In this case, the adata.X values are binary, representing whether that region is associated with a topic or not.
# Import the beds into an AnnData object - the regions file is optional for import_beds
adata = crested.import_beds(beds_folder=beds_folder, regions_file=regions_file)
adata
2026-02-16T15:03:14.757905+0100 WARNING Chromsizes file not provided. Will not check if regions are within chromosomes
2026-02-16T15:03:15.642825+0100 INFO Reading bed files from /staging/leuven/stg_00002/lcb/cblaauw/data/mouse_biccn/beds.tar.gz.untar and using /staging/leuven/stg_00002/lcb/cblaauw/data/mouse_biccn/consensus_peaks_biccn.bed as var_names...
2026-02-16T15:03:29.218412+0100 WARNING 107610 consensus regions are not open in any class. Removing them from the AnnData object. Disable this behavior by setting 'remove_empty_regions=False'
AnnData object with n_obs × n_vars = 80 × 439383
obs: 'file_path', 'n_open_regions'
var: 'n_classes', 'chr', 'start', 'end'
We have 80 classes (topics) and 439386 regions in the dataset.
Preprocessing#
For topic classification there is little preprocessing to be performed compared to peak regression.
The data does not need to be normalized since the values are binary and we don’t filter any regions on specificity since by nature of topic modelling the selected regions should already be ‘meaningful’ regions.
You could change the width of the regions, but we tend to keep the regions at 500bp for topic classification.
The only preprocessing step we need to perform is to split the data into training and testing sets.
# Standard train/val/test split
crested.pp.train_val_test_split(adata, strategy="chr", val_chroms=["chr8", "chr10"], test_chroms=["chr9", "chr18"])
print(adata.var["split"].value_counts())
2026-02-16T15:03:29.634609+0100 INFO Lazily importing module crested.pp. This could take a second...
split
train 354013
val 45113
test 40257
Name: count, dtype: int64
Model training#
Model training has the same workflow as peak regression. The only differences are:
We select a different model architecture. Since we’re training on 500bp regions we don’t need the dilated convolutions of the dilated CNN.
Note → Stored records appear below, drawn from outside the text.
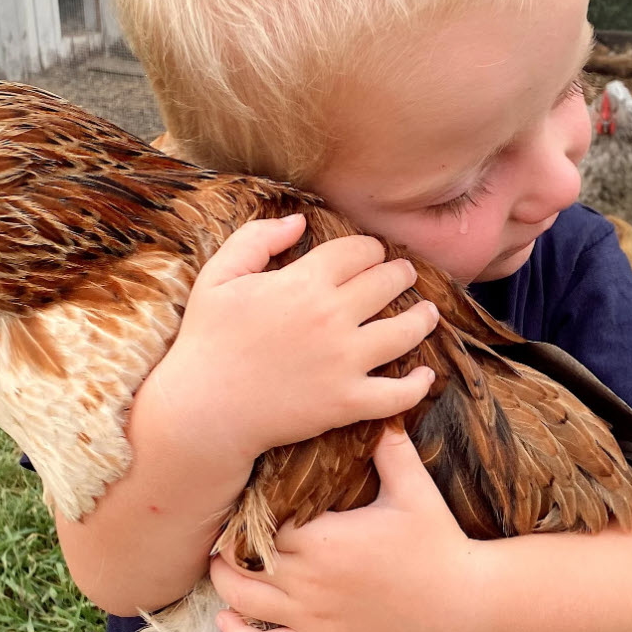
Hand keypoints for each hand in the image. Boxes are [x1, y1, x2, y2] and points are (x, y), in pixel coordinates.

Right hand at [152, 214, 438, 466]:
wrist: (203, 410)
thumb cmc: (206, 341)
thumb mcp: (218, 276)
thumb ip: (256, 239)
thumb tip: (298, 220)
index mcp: (304, 281)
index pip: (359, 251)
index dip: (370, 249)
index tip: (372, 254)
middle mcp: (333, 317)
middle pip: (388, 283)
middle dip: (400, 275)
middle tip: (404, 276)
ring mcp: (345, 361)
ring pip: (406, 331)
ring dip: (423, 318)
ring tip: (427, 314)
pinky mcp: (348, 402)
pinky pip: (399, 393)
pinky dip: (419, 384)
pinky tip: (426, 374)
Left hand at [210, 429, 476, 631]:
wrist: (461, 601)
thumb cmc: (436, 540)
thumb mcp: (414, 487)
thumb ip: (390, 448)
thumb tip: (378, 410)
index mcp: (323, 537)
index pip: (259, 521)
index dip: (246, 512)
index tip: (245, 502)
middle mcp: (309, 579)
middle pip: (240, 559)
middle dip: (229, 544)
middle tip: (228, 530)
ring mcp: (312, 617)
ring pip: (241, 600)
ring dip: (224, 582)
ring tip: (225, 564)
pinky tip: (227, 618)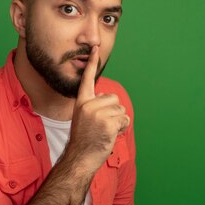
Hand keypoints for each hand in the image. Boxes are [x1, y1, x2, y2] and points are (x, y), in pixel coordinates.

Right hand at [65, 45, 129, 174]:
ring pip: (121, 109)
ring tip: (105, 131)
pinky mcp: (107, 123)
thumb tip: (107, 96)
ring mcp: (97, 114)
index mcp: (82, 102)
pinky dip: (122, 128)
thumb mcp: (83, 117)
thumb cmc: (85, 139)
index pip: (87, 79)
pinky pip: (124, 119)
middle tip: (102, 126)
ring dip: (118, 121)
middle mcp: (88, 105)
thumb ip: (94, 105)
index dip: (92, 63)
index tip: (95, 48)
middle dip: (114, 112)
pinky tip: (110, 135)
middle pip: (114, 98)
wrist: (81, 157)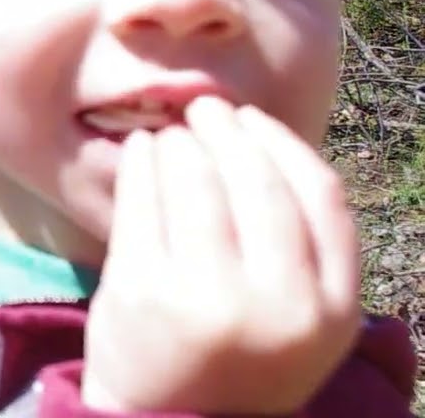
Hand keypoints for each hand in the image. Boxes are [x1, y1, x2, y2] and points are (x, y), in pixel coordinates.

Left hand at [82, 95, 361, 413]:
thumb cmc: (235, 362)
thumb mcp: (300, 322)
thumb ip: (300, 251)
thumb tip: (260, 142)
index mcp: (332, 311)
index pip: (322, 198)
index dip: (285, 146)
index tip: (256, 121)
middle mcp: (278, 304)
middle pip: (259, 184)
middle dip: (230, 133)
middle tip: (208, 110)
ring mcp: (207, 298)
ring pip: (199, 187)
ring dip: (185, 144)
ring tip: (174, 132)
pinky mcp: (142, 292)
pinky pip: (143, 205)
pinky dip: (142, 166)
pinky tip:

We select a different config, since we’re monitoring other metrics and are using a different loss for classification.
# Datamodule
datamodule = crested.tl.data.AnnDataModule(
adata,
batch_size=128, # lower this if you encounter OOM errors
max_stochastic_shift=3, # optional augmentation
always_reverse_complement=True, # default True. Will double the effective size of the training dataset.
)
# Architecture: we will use the DeepTopic CNN model
model_architecture = crested.tl.zoo.deeptopic_cnn(seq_len=500, num_classes=80)
# Config: we will use the default topic classification config (binary cross entropy loss and AUC/ROC metrics)
config = crested.tl.default_configs("topic_classification")
print(config)
2026-02-16T15:04:21.343827+0100 INFO Lazily importing module crested.tl. This could take a second...
TaskConfig(optimizer=<keras.src.optimizers.adam.Adam object at 0x14ba081b86e0>, loss=<LossFunctionWrapper(<function binary_crossentropy at 0x14ba02aa5080>, kwargs={'from_logits': False, 'label_smoothing': 0.0, 'axis': -1})>, metrics=[<AUC name=auROC>, <AUC name=auPR>, <CategoricalAccuracy name=categorical_accuracy>])
Set up the trainer object and train the model:
trainer = crested.tl.Crested(
data=datamodule,
model=model_architecture,
config=config,
project_name="mouse_biccn", # change to your liking
run_name="topic_classification",
logger='wandb', # or 'tensorboard', None
)
trainer.fit(epochs=100)
Evaluation and prediction#
Evaluation and prediction are the same as peak regression.
The next steps you could take are to:
Evaluate the model on the test set.
Predict topic probabilities for a given sequence or region.
Run tfmodisco to find motifs associated with each topic.
Generate synthetic sequences for each topic using in silico evolution.
Plot contribution scores per topic for interesting regions or sequences.
Refer to the introduction notebook for more details.